B. Transfer of Venue

The absence of personal jurisdiction is no impediment to transfer of an action to another district if venue was erroneously laid initially. Freund v. Fleetwood Enter., Inc., 745 F. Supp. 753, 755 (D. Me. 1990). The defendant has alleged that venue is improper in this case. Under 28 U.S.C. § 1391(a), when jurisdiction is founded only on diversity of citizenship, as is the case in this action, venue is proper only in the judicial district (1) where any defendant resides, (2) in which a substantial part of the events giving rise to the claim occurred, or (3) in which any defendant is subject to personal jurisdiction if there is no other district in which the action may be brought. The parties agree that this action may be brought in the District of the Virgin Islands, making the third option inapplicable. The sole defendant does not reside in Maine, so the first option does not apply.
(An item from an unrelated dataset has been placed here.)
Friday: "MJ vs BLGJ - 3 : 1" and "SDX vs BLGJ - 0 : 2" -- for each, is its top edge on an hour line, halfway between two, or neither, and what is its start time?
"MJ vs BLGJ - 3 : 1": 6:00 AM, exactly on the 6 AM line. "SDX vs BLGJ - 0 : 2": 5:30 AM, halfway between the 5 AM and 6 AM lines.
Analysis of the question of personal jurisdiction has revealed, based on the existing record, that a substantial part of the events giving rise to the plaintiff's claim did not occur in Maine. Therefore, venue in the District of Maine is improper. Transfer to the District of the Virgin Islands, as requested by the defendant, is appropriate under the circumstances, although the authority for that transfer is found at 28 U.S.C. § 1406(a), rather than 28 U.S.C. § 1404, upon which the defendant relies. Such a transfer is particularly appropriate where the parties have agreed that the action could have been brought in the district to which the action is to be transferred. In order to effectuate the transfer, it is necessary to deny the motion to dismiss, even though personal jurisdiction does not exist in this court.

IV. CONCLUSION

For the foregoing reasons, I recommend that the defendant's motion to dismiss be DENIED, that his motion for transfer of venue be GRANTED, and that this matter be transferred to the United States District Court for the District of the Virgin Islands.

NOTICE

A party may file objections to those specified portions of a magistrate judge's report or proposed findings or recommended decisions entered pursuant to 28 U.S.C. § 636(b)(1)(B) for which de novo review by the district court is sought, together with a supporting memorandum, within ten (10) days after being served with a copy thereof. A responsive memorandum shall be filed within ten (10) days after the filing of the objection.

Failure to file a timely objection shall constitute a waiver of the right to de novo review by the district court and to appeal the district court's order.

Dated at Portland, Maine this 17th day of November, 1996.